#### [AIM OF THE EXERCISE]
Convert the stretch of the records from the line containing "2017 vs 2018" through the end into a Markdown table with the columns Row and Line. Give each nonblank line its own numbered row, and leave out the pictures.

..........

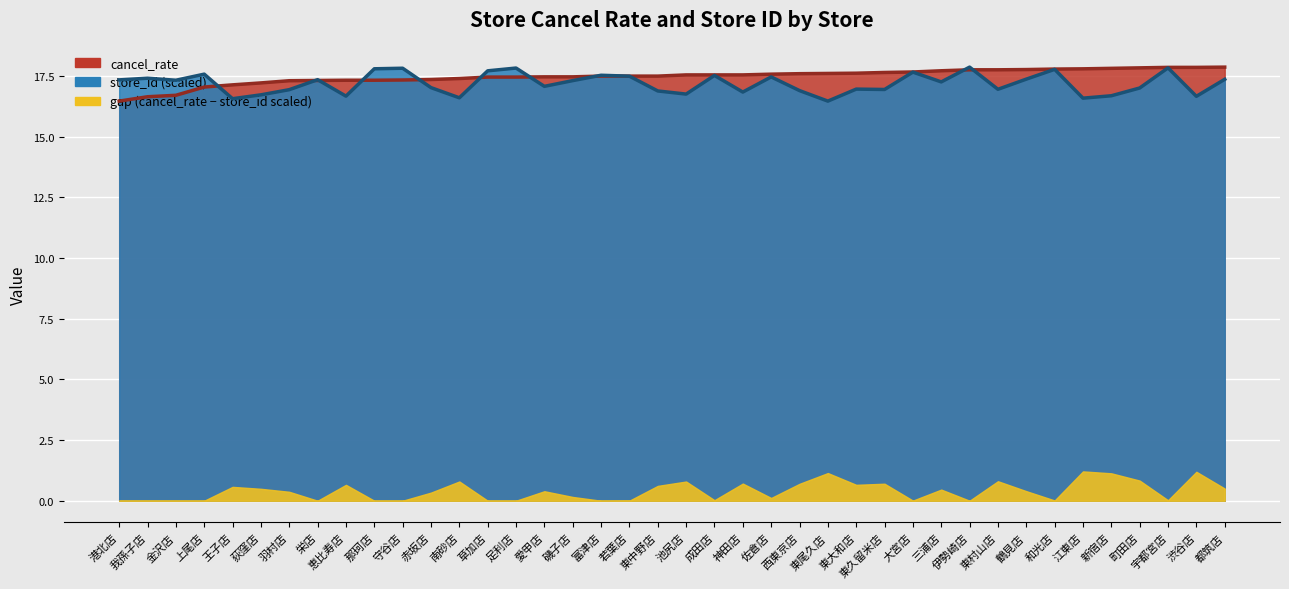

How many values in the cancel_rate series are below 17?

3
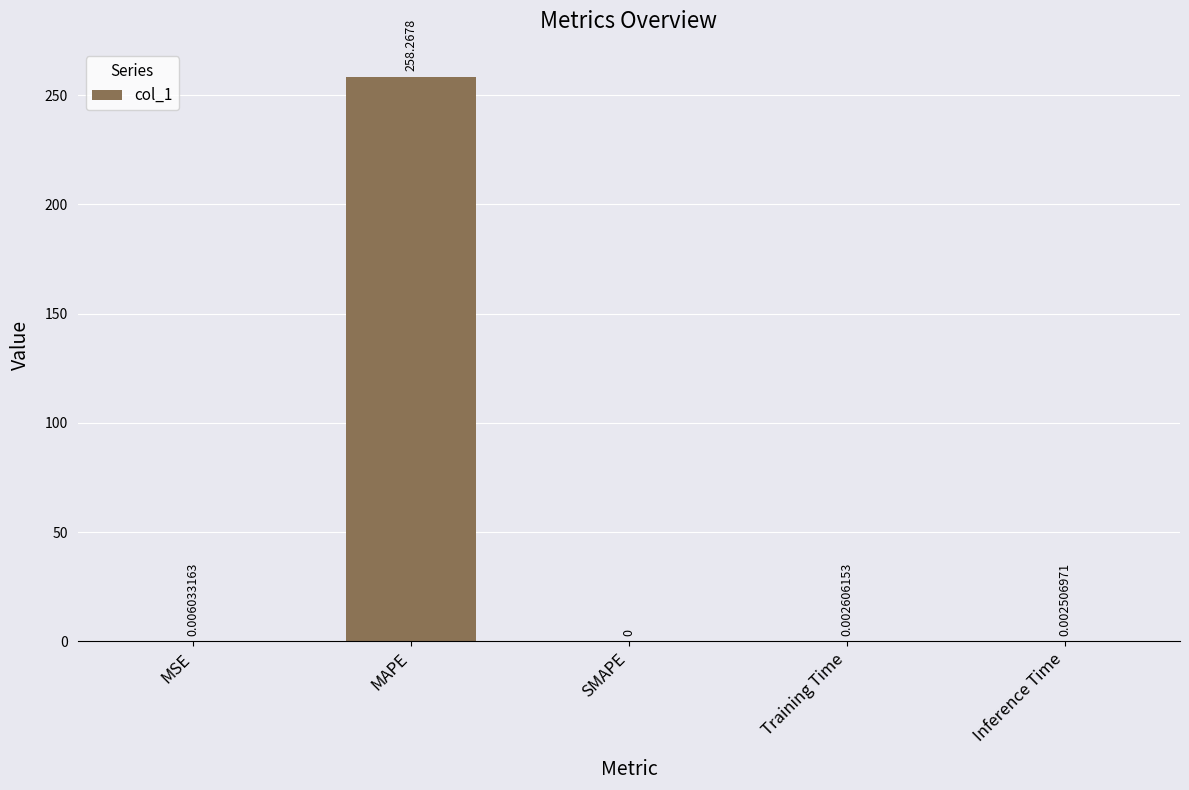

What is the maximum value shown in the chart?

258.3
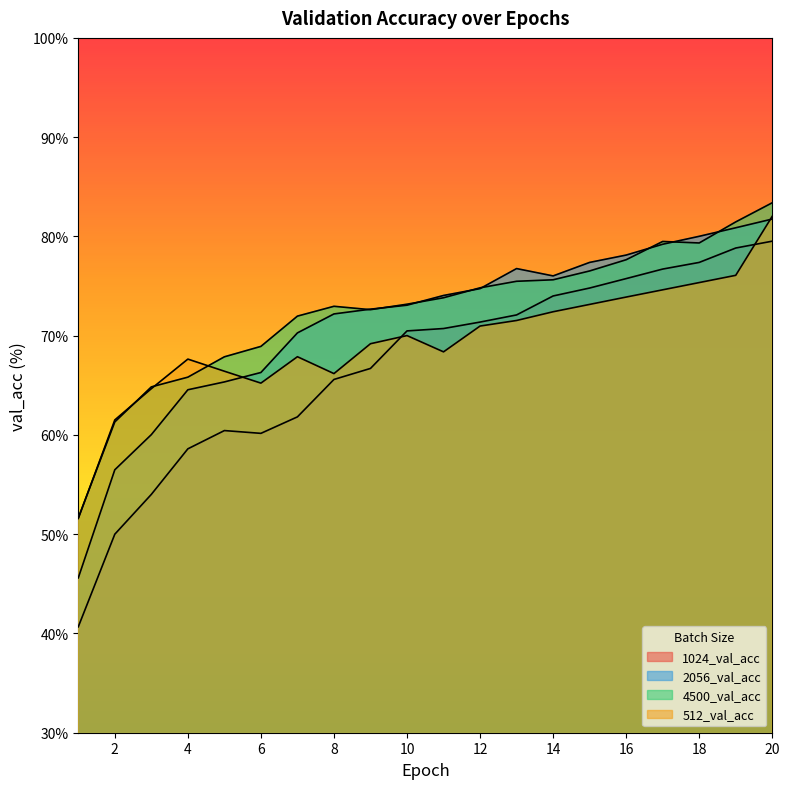

True or false: 1024_val_acc and 2056_val_acc intersect in this chart.

False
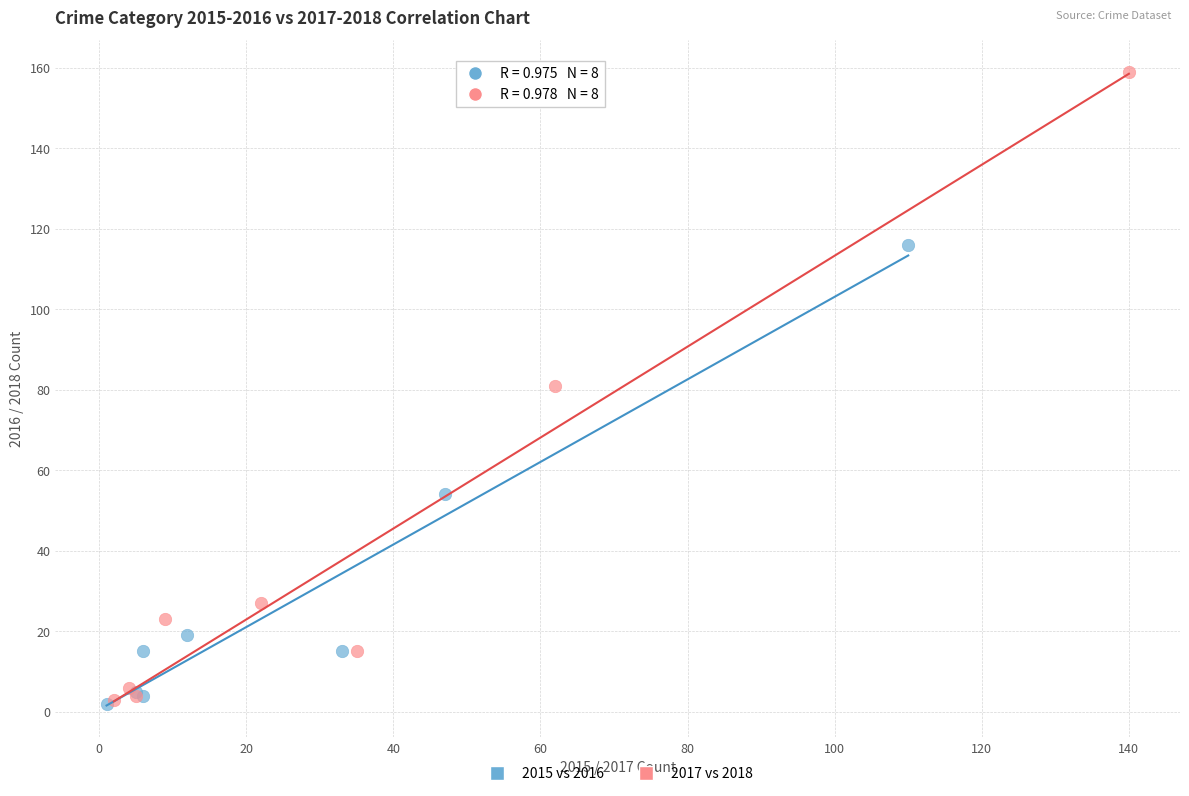

Which series reaches the maximum Y coordinate?

2017 vs 2018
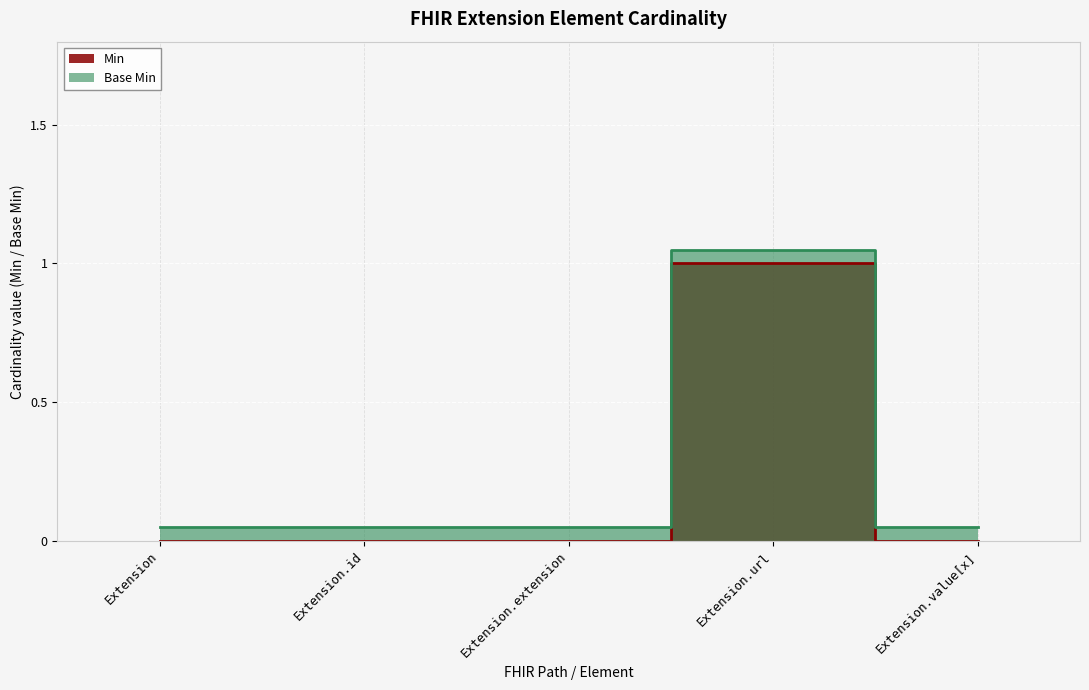

The Base Min series shows 1.1 at Extension.url. True or false?

True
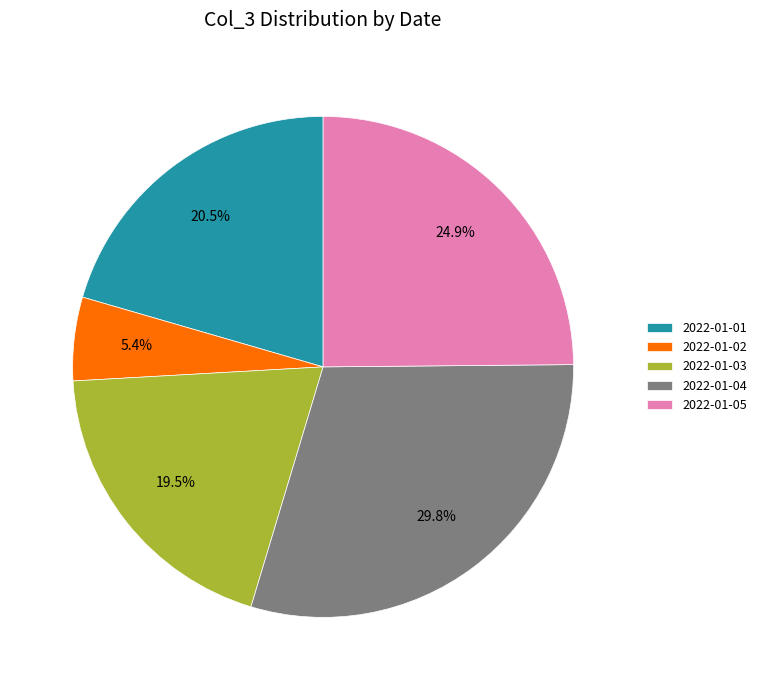

Which category has the biggest portion of the pie?

2022-01-04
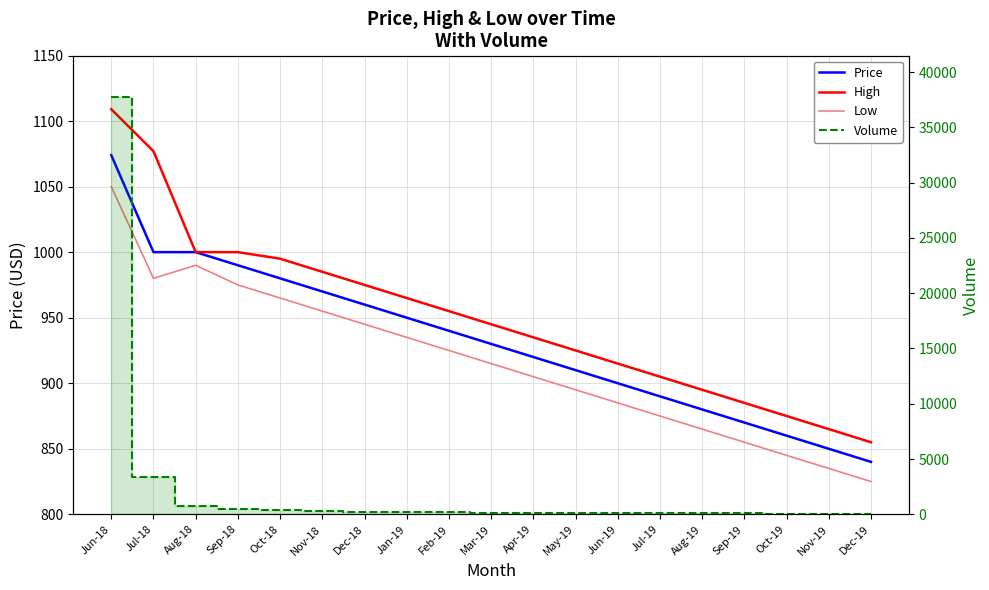

Rank the categories by Volume value from lowest to highest.

Dec-19, Nov-19, Oct-19, Sep-19, Aug-19, Jul-19, Jun-19, May-19, Apr-19, Mar-19, Feb-19, Jan-19, Dec-18, Nov-18, Oct-18, Sep-18, Aug-18, Jul-18, Jun-18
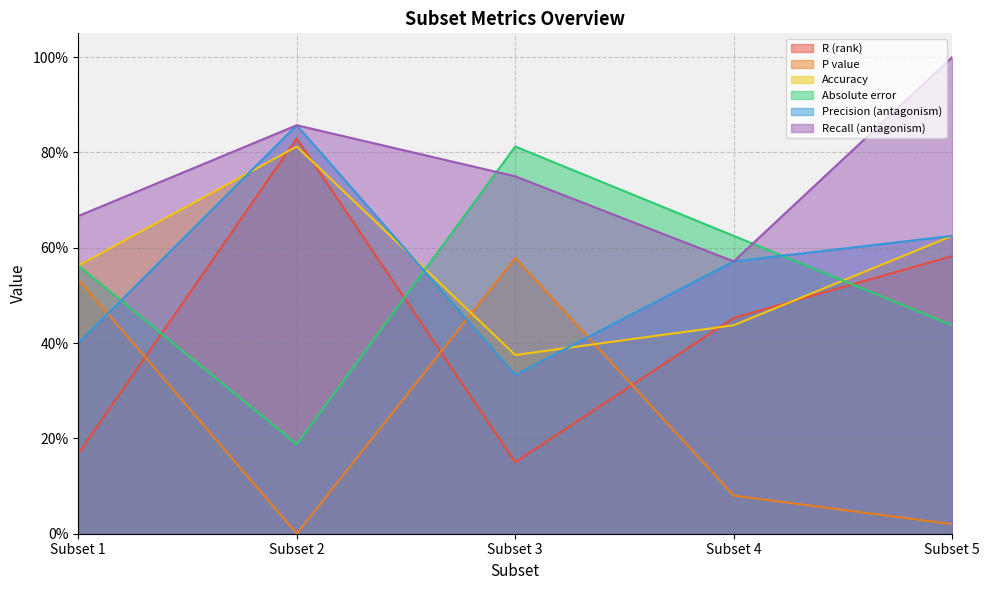

How many lines are shown in the chart?

6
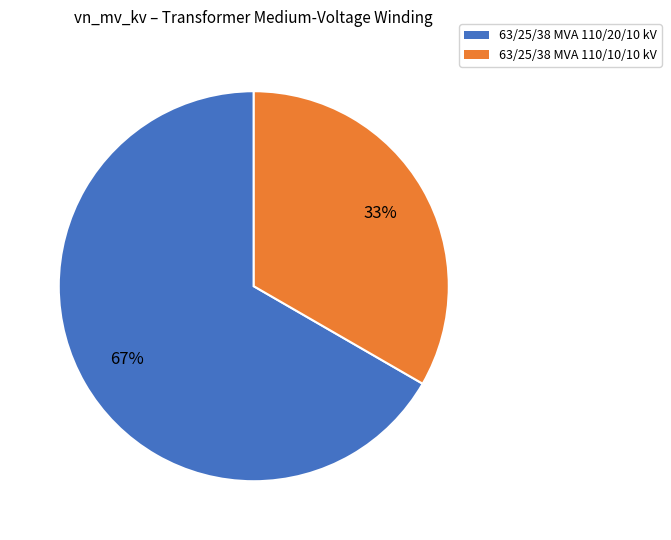

To the nearest percent, what is the average slice percentage?

50%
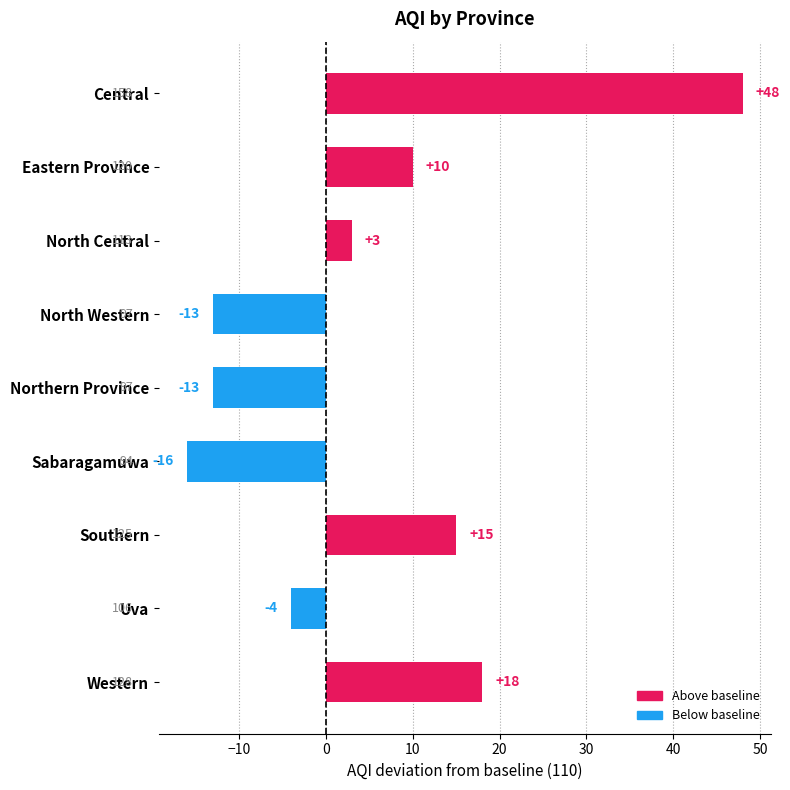

What position from the top is Eastern Province?

2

..........

#### [RESPONSE BOX]
| Row | Line |
|---|---|
| 1 | 2017 vs 2018 |
| 2 | The Base Min series shows 1.1 at Extension.url. True or false? |
| 3 | True |
| 4 | Which category has the biggest portion of the pie? |
| 5 | 2022-01-04 |
| 6 | Rank the categories by Volume value from lowest to highest. |
| 7 | Dec-19, Nov-19, Oct-19, Sep-19, Aug-19, Jul-19, Jun-19, May-19, Apr-19, Mar-19, Feb-19, Jan-19, Dec-18, Nov-18, Oct-18, Sep-18, Aug-18, Jul-18, Jun-18 |
| 8 | How many lines are shown in the chart? |
| 9 | 6 |
| 10 | To the nearest percent, what is the average slice percentage? |
| 11 | 50% |
| 12 | What position from the top is Eastern Province? |
| 13 | 2 |